César Lévano
Yehude Simon, presidente del Consejo de Ministros, prometió ayer en Chanchamayo presentar hoy un proyecto de ley para derogar los Decretos Legislativos 1090 y 1064, conforme lo ha exigido la mayoría del país.
La iniciativa es un primer resultado de la movilización popular, cuya expresión masiva, imponente, fue la del jueves último en Lima, y que se mantenía en pie de lucha en los escenarios principales de la Amazonía.
Si se materializa la promesa de Simon, será producto no de la sensatez, sino del miedo.

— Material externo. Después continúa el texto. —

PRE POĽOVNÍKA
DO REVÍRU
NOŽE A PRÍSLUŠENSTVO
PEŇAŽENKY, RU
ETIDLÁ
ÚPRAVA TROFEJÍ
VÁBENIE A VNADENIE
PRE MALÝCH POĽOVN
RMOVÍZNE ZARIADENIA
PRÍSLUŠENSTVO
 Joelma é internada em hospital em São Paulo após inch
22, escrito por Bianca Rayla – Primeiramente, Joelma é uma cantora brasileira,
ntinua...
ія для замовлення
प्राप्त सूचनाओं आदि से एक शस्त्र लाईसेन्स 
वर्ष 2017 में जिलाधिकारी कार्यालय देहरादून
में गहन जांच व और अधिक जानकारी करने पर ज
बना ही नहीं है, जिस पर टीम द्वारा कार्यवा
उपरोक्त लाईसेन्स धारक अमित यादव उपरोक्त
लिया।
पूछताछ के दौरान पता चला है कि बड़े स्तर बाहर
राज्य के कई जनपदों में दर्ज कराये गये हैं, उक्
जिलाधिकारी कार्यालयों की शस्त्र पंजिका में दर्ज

Las etnias castigadas, por su parte, reiteraron ayer su decisión de combatir hasta lograr la derogación de los decretos inconstitucionales y contrarios al interés del país y de los pobladores de la selva. Las organizaciones sociales de todo el país habían acordado apoyar esa demanda mediante un paro nacional de tres días, a iniciarse el 7 de julio.

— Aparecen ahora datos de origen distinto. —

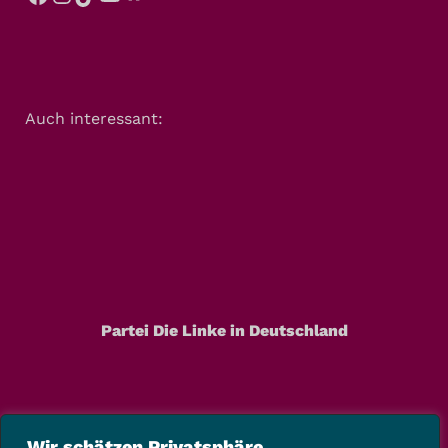
Auch interessant:
Partei Die Linke in Deutschland
Wir schätzen Privatsphäre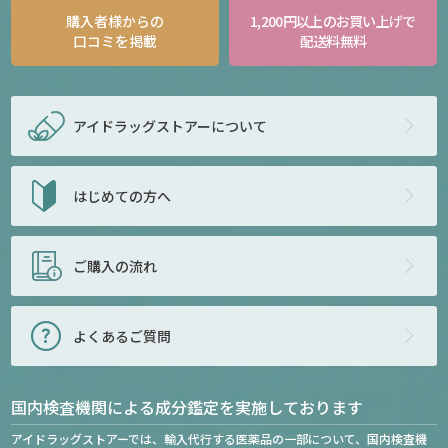
購入者様からの
1,200円以上のお買い上げで
口コミを掲載
配送料無料
アイドラッグストアー
について
はじめての方へ
ご購入の流れ
よくあるご質問
国内検査機関による成分鑑定を実施しております
アイドラッグストアーでは、輸入代行する医薬品の一部について、国内検査機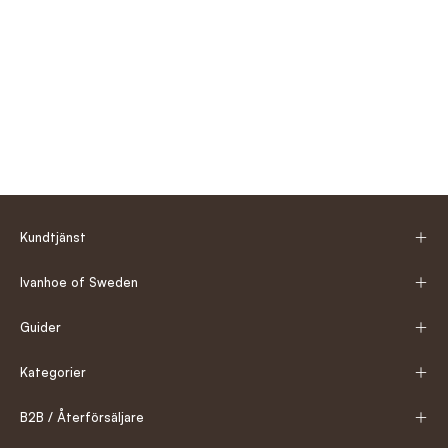
Kundtjänst
Ivanhoe of Sweden
Guider
Kategorier
B2B / Återförsäljare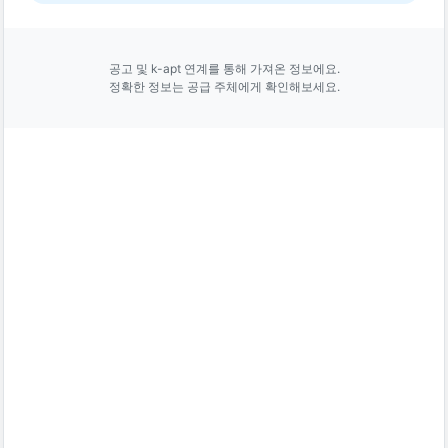
공고 및 k-apt 연계를 통해 가져온 정보에요.
정확한 정보는 공급 주체에게 확인해보세요.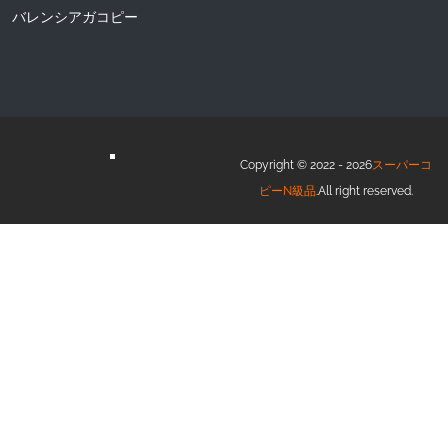
バレンシアガコピー
Copyright © 2022 - 2026
スーパーコ
ピーN級品
.All right reserved.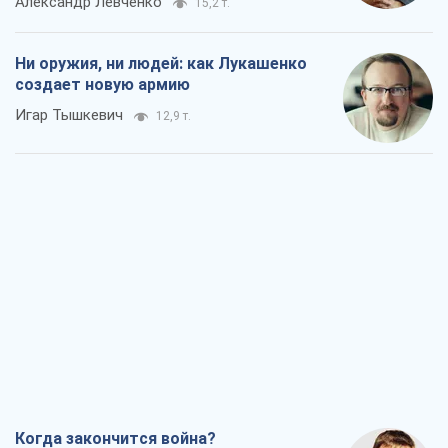
Александр Левченко
15,2 т.
Ни оружия, ни людей: как Лукашенко
создает новую армию
Игар Тышкевич
12,9 т.
Когда закончится война?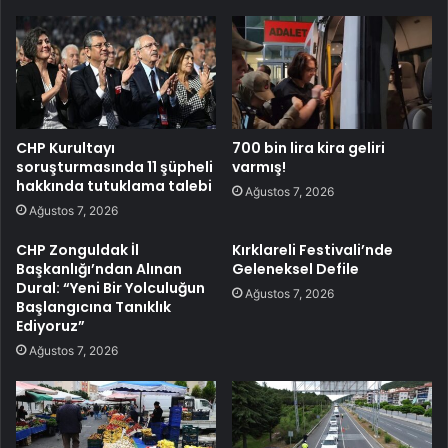
CHP Kurultayı
700 bin lira kira geliri
soruşturmasında 11 şüpheli
varmış!
hakkında tutuklama talebi
Ağustos 7, 2026
Ağustos 7, 2026
CHP Zonguldak İl
Kırklareli Festivali’nde
Başkanlığı’ndan Alınan
Geleneksel Defile
Dural: “Yeni Bir Yolculuğun
Ağustos 7, 2026
Başlangıcına Tanıklık
Ediyoruz”
Ağustos 7, 2026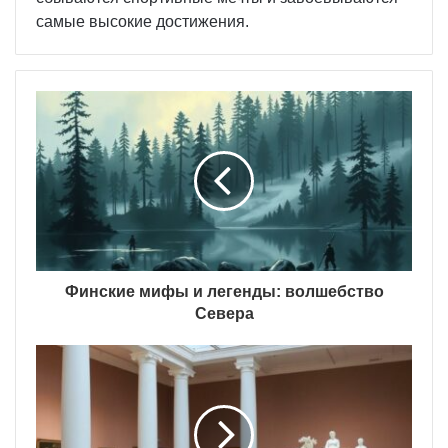
самые высокие достижения.
Финские мифы и легенды: волшебство
Севера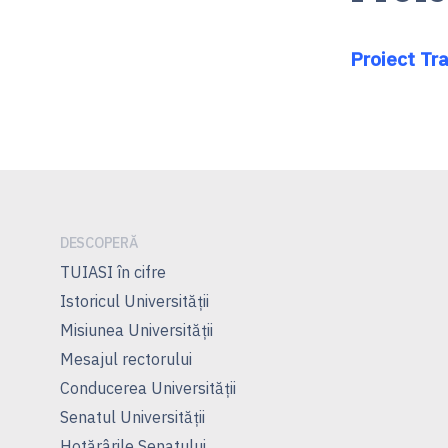
Proiect Tr
DESCOPERĂ
TUIASI în cifre
Istoricul Universităţii
Misiunea Universităţii
Mesajul rectorului
Conducerea Universităţii
Senatul Universității
Hotărârile Senatului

Hasta pocas horas antes del anuncio de Simon, el gobierno, y en particular el presidente Alan García y la ministra del Interior, Mercedes Cabanillas, persistían en su actitud autoritaria contra los amazónicos. Llegaron a hablar de injerencia extranjera y ofrecieron un diálogo mutilado, sin la presencia de la Asociación Interétnica de Desarrollo de la Selva Peruana (Aidesep).

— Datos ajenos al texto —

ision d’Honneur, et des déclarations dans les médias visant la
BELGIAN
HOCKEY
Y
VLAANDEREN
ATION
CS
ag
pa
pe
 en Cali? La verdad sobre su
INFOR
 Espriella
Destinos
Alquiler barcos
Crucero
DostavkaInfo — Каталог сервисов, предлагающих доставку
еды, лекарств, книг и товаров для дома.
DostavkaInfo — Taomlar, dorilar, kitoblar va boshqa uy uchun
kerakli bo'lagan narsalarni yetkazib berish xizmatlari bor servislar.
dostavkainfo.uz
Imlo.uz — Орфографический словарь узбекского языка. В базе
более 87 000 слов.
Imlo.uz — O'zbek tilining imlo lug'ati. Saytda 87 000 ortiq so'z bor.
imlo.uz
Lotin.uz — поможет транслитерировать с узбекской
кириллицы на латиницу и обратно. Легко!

Con desparpajo, los portavoces del régimen niegan el carácter representativo de esa organización y de su principal dirigente, Alberto Pizango. Y lo dicen quienes, según todas las encuestas, han perdido legitimidad en la ciudadanía.
Entretanto, se ha aprobado en el Congreso una Comisión Investigadora sobre los sucesos de Bagua. Es un buen paso, en la medida en que actúe con rigor respecto a las medidas represivas contra la población y en cuanto al número de víctimas. Ernesto de la Jara, director del Instituto de Defensa Legal, explicó ayer que hay testimonios de autoridades que “han acompañado muertos trasladados en helicópteros”.
La Comisión debiera asimismo indagar sobre la cancelación de la licencia de Radio La Voz de Bagua y sobre las amenazas que pesan sobre otras dos radioemisoras de la región.
Hay que estar prevenidos respecto a una nueva maniobra del oficialismo.
Pudiera ser que acepte la derogación de los decretos repudiados, con cargo de salir luego a explicar sus supuestas bondades y volver a la carga.
No hay que olvidar que el autor del “Síndrome del perro del hortelano” ha prometido “modernizar” la selva, mediante la concesión de grandes extensiones de tierra.
El ex presidente Alejandro Toledo subrayó ayer que cuando él negoció el TLC con Estados Unidos no se estipuló ninguna legislación especial sobre la Amazonía.
García tiene, en cambio, mucho interés, y quizás más de un compromiso, con inversiones, probablemente yanquis, chinas y chilenas.
Hay que mantener por eso una serena pero firme vigilancia.